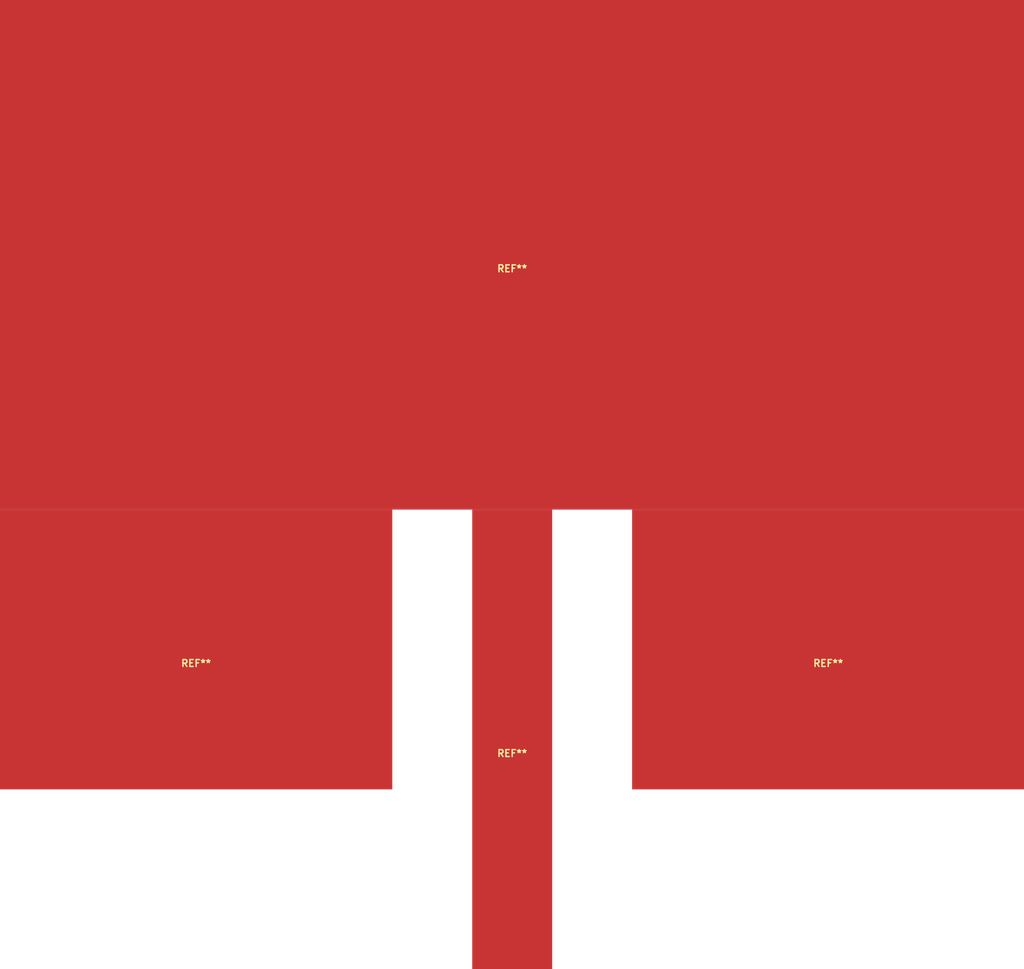
<source format=kicad_pcb>
(kicad_pcb (version 4) (host pcbnew 4.0.4+dfsg1-stable)

  (general
    (links 0)
    (no_connects 0)
    (area 0 0 0 0)
    (thickness 1.6)
    (drawings 0)
    (tracks 0)
    (zones 0)
    (modules 1)
    (nets 1)
  )

  (page A4)
  (layers
    (0 F.Cu signal)
    (31 B.Cu signal)
    (32 B.Adhes user)
    (33 F.Adhes user)
    (34 B.Paste user)
    (35 F.Paste user)
    (36 B.SilkS user)
    (37 F.SilkS user)
    (38 B.Mask user)
    (39 F.Mask user)
    (40 Dwgs.User user)
    (41 Cmts.User user)
    (42 Eco1.User user)
    (43 Eco2.User user)
    (44 Edge.Cuts user)
    (45 Margin user)
    (46 B.CrtYd user)
    (47 F.CrtYd user)
    (48 B.Fab user)
    (49 F.Fab user)
  )

  (setup
    (last_trace_width 0.25)
    (trace_clearance 0.2)
    (zone_clearance 0.508)
    (zone_45_only no)
    (trace_min 0.2)
    (segment_width 0.2)
    (edge_width 0.15)
    (via_size 0.6)
    (via_drill 0.4)
    (via_min_size 0.4)
    (via_min_drill 0.3)
    (uvia_size 0.3)
    (uvia_drill 0.1)
    (uvias_allowed no)
    (uvia_min_size 0.2)
    (uvia_min_drill 0.1)
    (pcb_text_width 0.3)
    (pcb_text_size 1.5 1.5)
    (mod_edge_width 0.15)
    (mod_text_size 1 1)
    (mod_text_width 0.15)
    (pad_size 1 3)
    (pad_drill 0)
    (pad_to_mask_clearance 0.2)
    (aux_axis_origin 0 0)
    (visible_elements FFFFFF7F)
    (pcbplotparams
      (layerselection 0x00030_80000001)
      (usegerberextensions false)
      (excludeedgelayer true)
      (linewidth 0.150000)
      (plotframeref false)
      (viasonmask false)
      (mode 1)
      (useauxorigin false)
      (hpglpennumber 1)
      (hpglpenspeed 20)
      (hpglpendiameter 15)
      (hpglpenoverlay 2)
      (psnegative false)
      (psa4output false)
      (plotreference true)
      (plotvalue true)
      (plotinvisibletext false)
      (padsonsilk false)
      (subtractmaskfromsilk false)
      (outputformat 1)
      (mirror false)
      (drillshape 1)
      (scaleselection 1)
      (outputdirectory ""))
  )

  (net 0 "")

  (net_class Default "This is the default net class."
    (clearance 0.2)
    (trace_width 0.25)
    (via_dia 0.6)
    (via_drill 0.4)
    (uvia_dia 0.3)
    (uvia_drill 0.1)
  )



  (module PATCH1 (layer F.Cu) (tedit 0) (tstamp 0)
    (at 0 0 0)
    (fp_text reference REF** (at 0 0.5) (layer F.SilkS)
      (effects (font (size 0.25 0.25) (thickness 0.05)))
    )
    (fp_text value micostrip_line (at 0 -0.5) (layer F.Fab)
      (effects (font (size 0.25 0.25) (thickness 0.05)))
    )
    (pad 1 smd rect (at 0 0 0) (size 37.0218 18.4168) (layers F.Cu))
  )

  (module PATCH2 (layer F.Cu) (tedit 0) (tstamp 0)
    (at 11.42235 14.2644 0)
    (fp_text reference REF** (at 0 0.5) (layer F.SilkS)
      (effects (font (size 0.25 0.25) (thickness 0.05)))
    )
    (fp_text value micostrip_line (at 0 -0.5) (layer F.Fab)
      (effects (font (size 0.25 0.25) (thickness 0.05)))
    )
    (pad 1 smd rect (at 0 0 0) (size 14.1771 10.112) (layers F.Cu))
  )

  (module PATCH3 (layer F.Cu) (tedit 0) (tstamp 0)
    (at -11.42235 14.2644 0)
    (fp_text reference REF** (at 0 0.5) (layer F.SilkS)
      (effects (font (size 0.25 0.25) (thickness 0.05)))
    )
    (fp_text value micostrip_line (at 0 -0.5) (layer F.Fab)
      (effects (font (size 0.25 0.25) (thickness 0.05)))
    )
    (pad 1 smd rect (at 0 0 0) (size 14.1771 10.112) (layers F.Cu))
  )

  (module LINE (layer F.Cu) (tedit 0) (tstamp 0)
    (at 0 17.5189 0)
    (fp_text reference REF** (at 0 0.5) (layer F.SilkS)
      (effects (font (size 0.25 0.25) (thickness 0.05)))
    )
    (fp_text value micostrip_line (at 0 -0.5) (layer F.Fab)
      (effects (font (size 0.25 0.25) (thickness 0.05)))
    )
    (pad 1 smd rect (at 0 0 0) (size 2.8892 16.621) (layers F.Cu))
  )



)

</source>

══════════

EXERCISE OBJECTIVE. Reproduce word for word the material above, beginning with the line that contains "(pcbplotparams" and ending with the line that contains "(at 11.42235 14.2644 0)".

YOUR RESPONSE.
    (pcbplotparams
      (layerselection 0x00030_80000001)
      (usegerberextensions false)
      (excludeedgelayer true)
      (linewidth 0.150000)
      (plotframeref false)
      (viasonmask false)
      (mode 1)
      (useauxorigin false)
      (hpglpennumber 1)
      (hpglpenspeed 20)
      (hpglpendiameter 15)
      (hpglpenoverlay 2)
      (psnegative false)
      (psa4output false)
      (plotreference true)
      (plotvalue true)
      (plotinvisibletext false)
      (padsonsilk false)
      (subtractmaskfromsilk false)
      (outputformat 1)
      (mirror false)
      (drillshape 1)
      (scaleselection 1)
      (outputdirectory ""))
  )

  (net 0 "")

  (net_class Default "This is the default net class."
    (clearance 0.2)
    (trace_width 0.25)
    (via_dia 0.6)
    (via_drill 0.4)
    (uvia_dia 0.3)
    (uvia_drill 0.1)
  )



  (module PATCH1 (layer F.Cu) (tedit 0) (tstamp 0)
    (at 0 0 0)
    (fp_text reference REF** (at 0 0.5) (layer F.SilkS)
      (effects (font (size 0.25 0.25) (thickness 0.05)))
    )
    (fp_text value micostrip_line (at 0 -0.5) (layer F.Fab)
      (effects (font (size 0.25 0.25) (thickness 0.05)))
    )
    (pad 1 smd rect (at 0 0 0) (size 37.0218 18.4168) (layers F.Cu))
  )

  (module PATCH2 (layer F.Cu) (tedit 0) (tstamp 0)
    (at 11.42235 14.2644 0)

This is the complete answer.